A vous de réchauffer notre hiver

à tous les parents ( et les autres) qui ont fait 68 et sa suite

Vous avez vécu le printemps. Les projets qui germent, se nourrissant du soleil et illuminant le monde de couleur. Les années 70, l’effervescence politique, l’espoir, le Larzac, les luttes. La GP, le PSU et l’écologie en acte. Vous avez vécu tout ça. Vous êtes nos parents.

Ensuite il y a eu l’été, les années 80, l’arrivée de la gauche au pouvoir, le soleil qui tape trop fort et qui dessèche tout. Comme autant de répression, de fatigue et de désillusion. Vous avez quitté vos communautés pour mener vos vies de famille. Vous avez eu des enfants. Nous. Vous avez continué à militer, à votre façon mais les choses allaient trop vite.

Puis ce fut l’automne, les années 90, les feuilles qui tombent des arbres, le capitalisme qui gagne du terrain sur nos vies, les grèves victorieuses et les manifestations joyeuses ne sont plus que des souvenir. La mondialisation nous a élevé a coup de Mac do, nos camarade de classe s’appelaient « Kévin » ou « Cindy ». Vous avez tenté de résister, fait de l’humanitaire ou de la chanson. Peu à peu vous avez perdu de vue quelques vieux amis, vous avez découvert de nouvelles passions, de nouveaux horizons.

Nous n’avons connu que l’hiver, les années 2000, et le constat est triste. Nous avons grandit avec la télé réalité et le consumérisme. Aujourd’hui pour Être, il faut Avoir et Paraître. Nous en avons prit plein la gueule : chômage obligatoire, expulsions d’amis sans papier, pollution, violence policière, tout est allé en empirant. Pour vous les choses se reproduisaient simplement, alors, peut être, vous ne vous êtes pas alarmé tout de suite. Mais nous n’avions pas les armes pour résister car vous ne nous les avez pas transmises. Alors nous avons du les inventer. Nous inspirer de ce que nous avions autour de nous. S’organiser par internent, répondre à la violence par la violence, nier plutôt que de construire. On s’est tout simplement débrouillé comme on a pu. Et puis, alors que l’hiver était plus froid que jamais [1], que la répression atteignait son paroxysme, jetant certains d’entre nous en prison [2], vous vous êtes réveillé. Vous avez écrit dans des journaux, participé à des comités de soutien, manifesté en masse, hébergé des sans papiers. Vous avez réchauffé notre hiver. Transmis la flamme pour qu’elle ne s’éteigne pas.

On ne vous en demande pas plus.

Aidez-nous à rallumer le feu, on se charge de le propager.
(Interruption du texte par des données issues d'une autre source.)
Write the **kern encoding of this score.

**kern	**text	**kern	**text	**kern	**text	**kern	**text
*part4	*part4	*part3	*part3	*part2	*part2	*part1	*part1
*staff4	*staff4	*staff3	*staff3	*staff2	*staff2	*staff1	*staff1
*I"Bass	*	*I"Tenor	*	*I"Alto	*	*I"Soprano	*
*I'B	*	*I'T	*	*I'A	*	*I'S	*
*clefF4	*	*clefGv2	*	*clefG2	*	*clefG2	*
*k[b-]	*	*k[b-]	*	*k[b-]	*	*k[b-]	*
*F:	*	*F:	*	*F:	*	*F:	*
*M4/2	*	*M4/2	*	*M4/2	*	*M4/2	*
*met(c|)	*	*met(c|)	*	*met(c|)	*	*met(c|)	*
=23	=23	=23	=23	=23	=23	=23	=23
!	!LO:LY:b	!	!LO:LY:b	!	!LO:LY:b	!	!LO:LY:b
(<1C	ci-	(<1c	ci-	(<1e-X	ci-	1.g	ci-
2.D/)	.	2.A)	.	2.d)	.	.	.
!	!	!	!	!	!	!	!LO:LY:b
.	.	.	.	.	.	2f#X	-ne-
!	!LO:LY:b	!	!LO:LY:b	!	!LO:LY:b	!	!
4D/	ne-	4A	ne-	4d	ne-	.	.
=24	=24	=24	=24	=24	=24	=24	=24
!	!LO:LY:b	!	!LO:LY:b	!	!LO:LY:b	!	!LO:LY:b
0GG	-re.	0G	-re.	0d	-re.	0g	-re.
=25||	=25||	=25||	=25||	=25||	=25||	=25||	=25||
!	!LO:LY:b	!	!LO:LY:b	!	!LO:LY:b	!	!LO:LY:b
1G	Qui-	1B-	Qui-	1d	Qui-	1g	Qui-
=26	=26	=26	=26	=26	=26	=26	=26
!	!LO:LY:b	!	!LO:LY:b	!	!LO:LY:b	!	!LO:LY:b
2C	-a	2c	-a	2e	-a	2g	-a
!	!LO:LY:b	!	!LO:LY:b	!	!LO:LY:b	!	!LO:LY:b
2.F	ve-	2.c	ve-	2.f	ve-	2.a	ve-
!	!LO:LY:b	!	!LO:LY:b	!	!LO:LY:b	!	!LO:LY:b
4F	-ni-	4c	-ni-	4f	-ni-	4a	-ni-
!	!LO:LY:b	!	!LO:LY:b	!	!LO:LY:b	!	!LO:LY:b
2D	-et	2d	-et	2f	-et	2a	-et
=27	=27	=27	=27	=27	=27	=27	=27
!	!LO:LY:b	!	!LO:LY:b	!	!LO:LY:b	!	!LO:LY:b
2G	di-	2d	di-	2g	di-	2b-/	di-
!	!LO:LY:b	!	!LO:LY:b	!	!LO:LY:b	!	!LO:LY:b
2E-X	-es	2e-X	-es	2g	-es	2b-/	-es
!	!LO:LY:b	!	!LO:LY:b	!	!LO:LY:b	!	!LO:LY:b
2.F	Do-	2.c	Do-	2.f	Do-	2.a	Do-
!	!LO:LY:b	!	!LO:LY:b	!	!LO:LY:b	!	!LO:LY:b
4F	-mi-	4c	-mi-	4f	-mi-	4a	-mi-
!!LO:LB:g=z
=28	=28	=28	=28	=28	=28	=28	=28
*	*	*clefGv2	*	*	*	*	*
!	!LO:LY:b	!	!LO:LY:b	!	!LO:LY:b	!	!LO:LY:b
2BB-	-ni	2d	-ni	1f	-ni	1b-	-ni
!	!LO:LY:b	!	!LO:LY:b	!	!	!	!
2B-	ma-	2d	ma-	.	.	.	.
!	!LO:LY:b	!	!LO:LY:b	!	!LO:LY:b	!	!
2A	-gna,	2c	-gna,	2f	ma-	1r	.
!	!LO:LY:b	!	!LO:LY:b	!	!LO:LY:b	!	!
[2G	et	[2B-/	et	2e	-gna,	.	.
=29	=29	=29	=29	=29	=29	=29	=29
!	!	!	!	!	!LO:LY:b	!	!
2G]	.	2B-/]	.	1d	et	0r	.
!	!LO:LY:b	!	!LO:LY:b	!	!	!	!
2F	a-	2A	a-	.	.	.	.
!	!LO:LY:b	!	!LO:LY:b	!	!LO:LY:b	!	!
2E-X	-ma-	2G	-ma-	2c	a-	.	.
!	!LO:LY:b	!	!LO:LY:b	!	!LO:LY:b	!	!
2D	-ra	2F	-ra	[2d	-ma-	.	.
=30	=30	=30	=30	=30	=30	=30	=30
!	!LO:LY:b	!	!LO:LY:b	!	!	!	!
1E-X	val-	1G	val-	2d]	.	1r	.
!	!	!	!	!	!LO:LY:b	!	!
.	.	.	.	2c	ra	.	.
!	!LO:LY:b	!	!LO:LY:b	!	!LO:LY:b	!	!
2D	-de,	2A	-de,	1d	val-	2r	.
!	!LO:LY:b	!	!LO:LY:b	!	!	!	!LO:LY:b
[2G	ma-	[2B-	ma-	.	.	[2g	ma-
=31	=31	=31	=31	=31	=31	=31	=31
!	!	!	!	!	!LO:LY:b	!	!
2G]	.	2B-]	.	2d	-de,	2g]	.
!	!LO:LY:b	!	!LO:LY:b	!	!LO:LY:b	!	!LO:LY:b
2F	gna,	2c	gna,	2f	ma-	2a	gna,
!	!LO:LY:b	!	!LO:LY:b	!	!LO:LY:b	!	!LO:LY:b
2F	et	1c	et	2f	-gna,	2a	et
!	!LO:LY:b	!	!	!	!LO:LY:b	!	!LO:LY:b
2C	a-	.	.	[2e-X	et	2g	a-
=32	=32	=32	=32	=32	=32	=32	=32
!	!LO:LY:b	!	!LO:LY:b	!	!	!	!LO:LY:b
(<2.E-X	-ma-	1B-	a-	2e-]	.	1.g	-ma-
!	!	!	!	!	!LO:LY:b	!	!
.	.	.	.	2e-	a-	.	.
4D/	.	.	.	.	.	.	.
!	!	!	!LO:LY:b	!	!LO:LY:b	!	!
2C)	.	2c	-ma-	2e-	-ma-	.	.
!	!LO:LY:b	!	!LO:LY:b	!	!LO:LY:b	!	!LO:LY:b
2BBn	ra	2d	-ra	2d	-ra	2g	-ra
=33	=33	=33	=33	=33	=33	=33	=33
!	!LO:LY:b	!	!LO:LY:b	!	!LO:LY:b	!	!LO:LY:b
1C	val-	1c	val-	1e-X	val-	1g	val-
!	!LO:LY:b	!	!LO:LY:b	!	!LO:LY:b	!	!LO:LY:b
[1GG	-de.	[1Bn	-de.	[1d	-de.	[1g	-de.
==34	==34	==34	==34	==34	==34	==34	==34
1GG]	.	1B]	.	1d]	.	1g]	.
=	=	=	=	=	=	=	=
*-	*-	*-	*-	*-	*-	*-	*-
C’est ensemble que nous devons changer les choses.

[1] chiffre officiel : près de 300 000 garde à vue en 2008, plus qu’en 2007 et moins qu’en 2009. Chiffre qui concerne, pour la grande majorité, les 16-25 ans.

[2] Manifestations contre le CPE, contre la LRU, contre les réformes Darcos et Fillon, solidarité avec les grecs en lutte, avec les Antilles en grève, émeutes de banlieues et bien sur célébration de l’élection de notre cher président… autant d’occasions qu’a saisies le pouvoir, peut être un peu trop secoué à son goût, pour jeter des centaines de jeunes en prison.